What you will do — Check each line of the entries below for the string "reference"; copy every line where it appears.

[Records supplied]

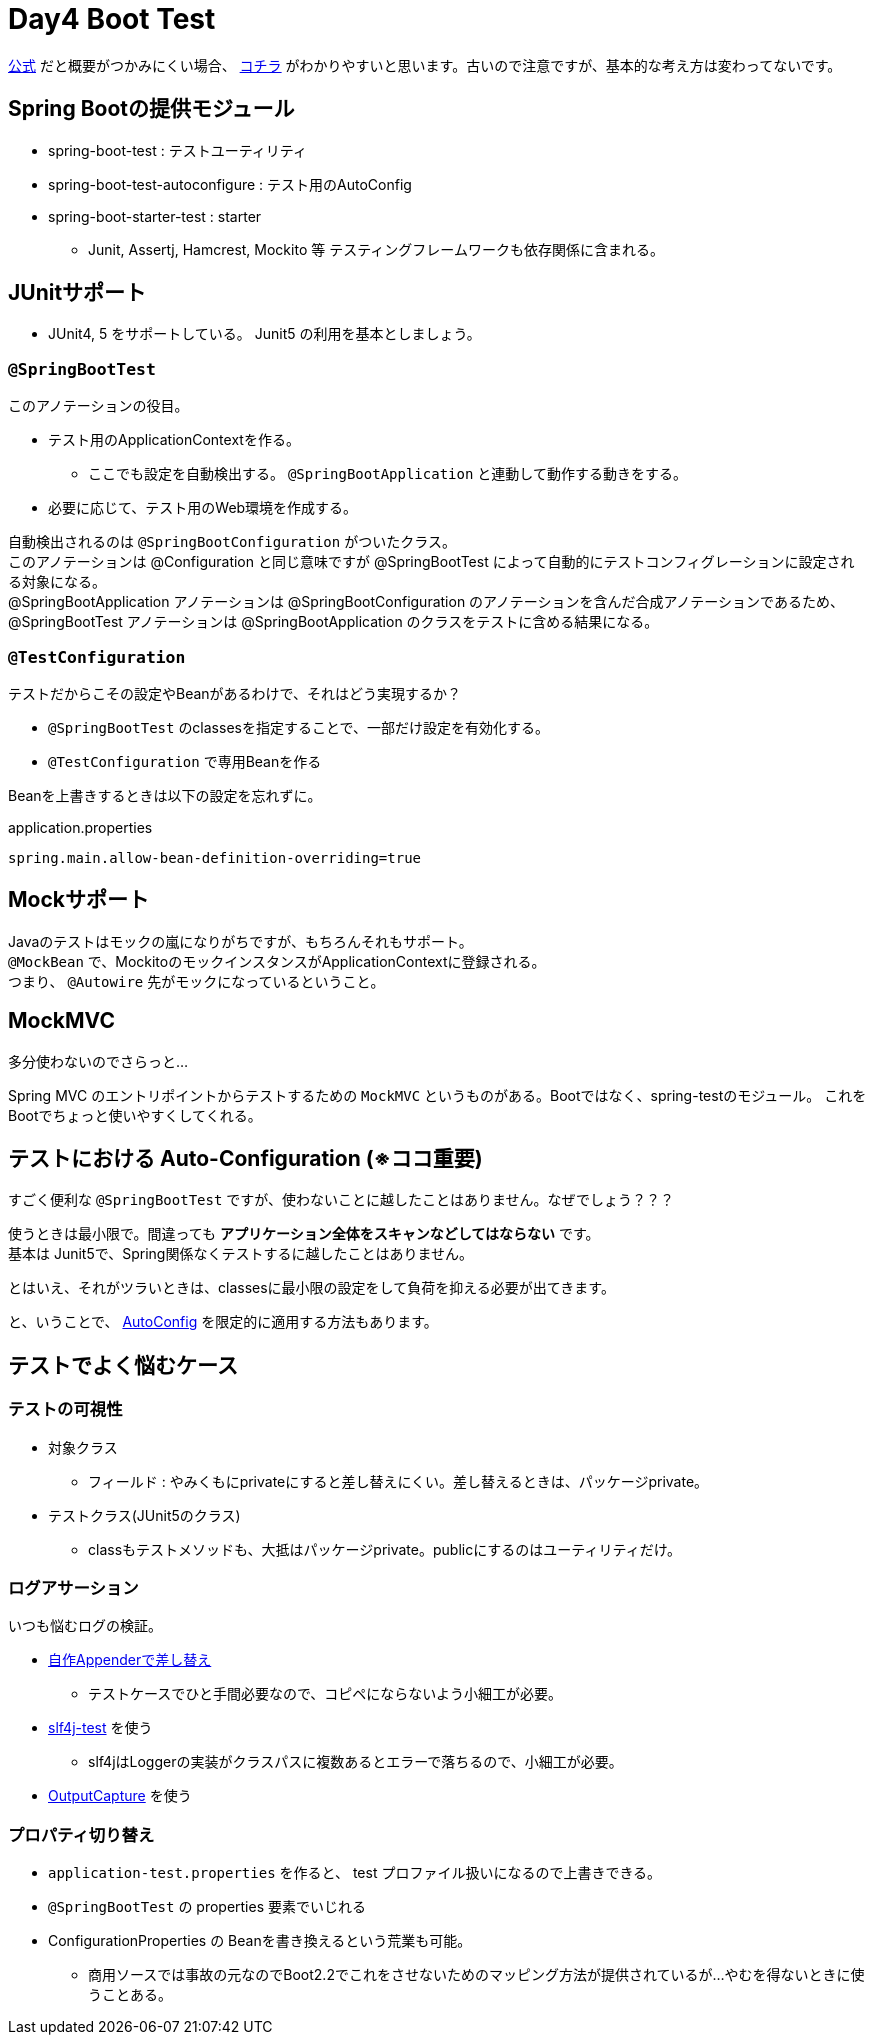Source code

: = Day4 Boot Test

https://spring.pleiades.io/spring-boot/docs/current/reference/html/spring-boot-features.html#boot-features-testing[公式]
だと概要がつかみにくい場合、
https://meetup-jp.toast.com/452[コチラ]
がわかりやすいと思います。古いので注意ですが、基本的な考え方は変わってないです。

== Spring Bootの提供モジュール

* spring-boot-test : テストユーティリティ
* spring-boot-test-autoconfigure : テスト用のAutoConfig
* spring-boot-starter-test : starter
** Junit, Assertj, Hamcrest, Mockito 等 テスティングフレームワークも依存関係に含まれる。

== JUnitサポート

* JUnit4, 5 をサポートしている。 Junit5 の利用を基本としましょう。

=== `@SpringBootTest`

このアノテーションの役目。

* テスト用のApplicationContextを作る。
** ここでも設定を自動検出する。 `@SpringBootApplication` と連動して動作する動きをする。
* 必要に応じて、テスト用のWeb環境を作成する。

自動検出されるのは `@SpringBootConfiguration` がついたクラス。 +
このアノテーションは @Configuration と同じ意味ですが @SpringBootTest によって自動的にテストコンフィグレーションに設定される対象になる。 +
@SpringBootApplication アノテーションは @SpringBootConfiguration のアノテーションを含んだ合成アノテーションであるため、
@SpringBootTest アノテーションは @SpringBootApplication のクラスをテストに含める結果になる。

=== `@TestConfiguration`

テストだからこその設定やBeanがあるわけで、それはどう実現するか？

* `@SpringBootTest` のclassesを指定することで、一部だけ設定を有効化する。
* `@TestConfiguration` で専用Beanを作る

Beanを上書きするときは以下の設定を忘れずに。

.application.properties
....
spring.main.allow-bean-definition-overriding=true
....

== Mockサポート

Javaのテストはモックの嵐になりがちですが、もちろんそれもサポート。 +
`@MockBean` で、MockitoのモックインスタンスがApplicationContextに登録される。 +
つまり、 `@Autowire` 先がモックになっているということ。

== MockMVC

多分使わないのでさらっと…

Spring MVC のエントリポイントからテストするための `MockMVC` というものがある。Bootではなく、spring-testのモジュール。
これをBootでちょっと使いやすくしてくれる。

== テストにおける Auto-Configuration (※ココ重要)

すごく便利な `@SpringBootTest` ですが、使わないことに越したことはありません。なぜでしょう？？？

使うときは最小限で。間違っても **アプリケーション全体をスキャンなどしてはならない** です。 +
基本は Junit5で、Spring関係なくテストするに越したことはありません。

とはいえ、それがツラいときは、classesに最小限の設定をして負荷を抑える必要が出てきます。

と、いうことで、
https://spring.pleiades.io/spring-boot/docs/current/reference/html/spring-boot-features.html#boot-features-testing-spring-boot-applications-testing-autoconfigured-tests[AutoConfig]
を限定的に適用する方法もあります。

== テストでよく悩むケース

=== テストの可視性

* 対象クラス
** フィールド : やみくもにprivateにすると差し替えにくい。差し替えるときは、パッケージprivate。
* テストクラス(JUnit5のクラス)
** classもテストメソッドも、大抵はパッケージprivate。publicにするのはユーティリティだけ。

=== ログアサーション

いつも悩むログの検証。

* https://www.baeldung.com/junit-asserting-logs[自作Appenderで差し替え]
** テストケースでひと手間必要なので、コピペにならないよう小細工が必要。
* https://projects.lidalia.org.uk/slf4j-test/[slf4j-test] を使う
** slf4jはLoggerの実装がクラスパスに複数あるとエラーで落ちるので、小細工が必要。
* https://spring.pleiades.io/spring-boot/docs/current/reference/html/spring-boot-features.html#boot-features-output-capture-test-utility[OutputCapture] を使う

=== プロパティ切り替え

* `application-test.properties` を作ると、 test プロファイル扱いになるので上書きできる。
* `@SpringBootTest` の properties 要素でいじれる
* ConfigurationProperties の Beanを書き換えるという荒業も可能。
** 商用ソースでは事故の元なのでBoot2.2でこれをさせないためのマッピング方法が提供されているが…やむを得ないときに使うことある。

[/Records supplied]

Exercise answer —
https://spring.pleiades.io/spring-boot/docs/current/reference/html/spring-boot-features.html#boot-features-testing[公式]
https://spring.pleiades.io/spring-boot/docs/current/reference/html/spring-boot-features.html#boot-features-testing-spring-boot-applications-testing-autoconfigured-tests[AutoConfig]
* https://spring.pleiades.io/spring-boot/docs/current/reference/html/spring-boot-features.html#boot-features-output-capture-test-utility[OutputCapture] を使う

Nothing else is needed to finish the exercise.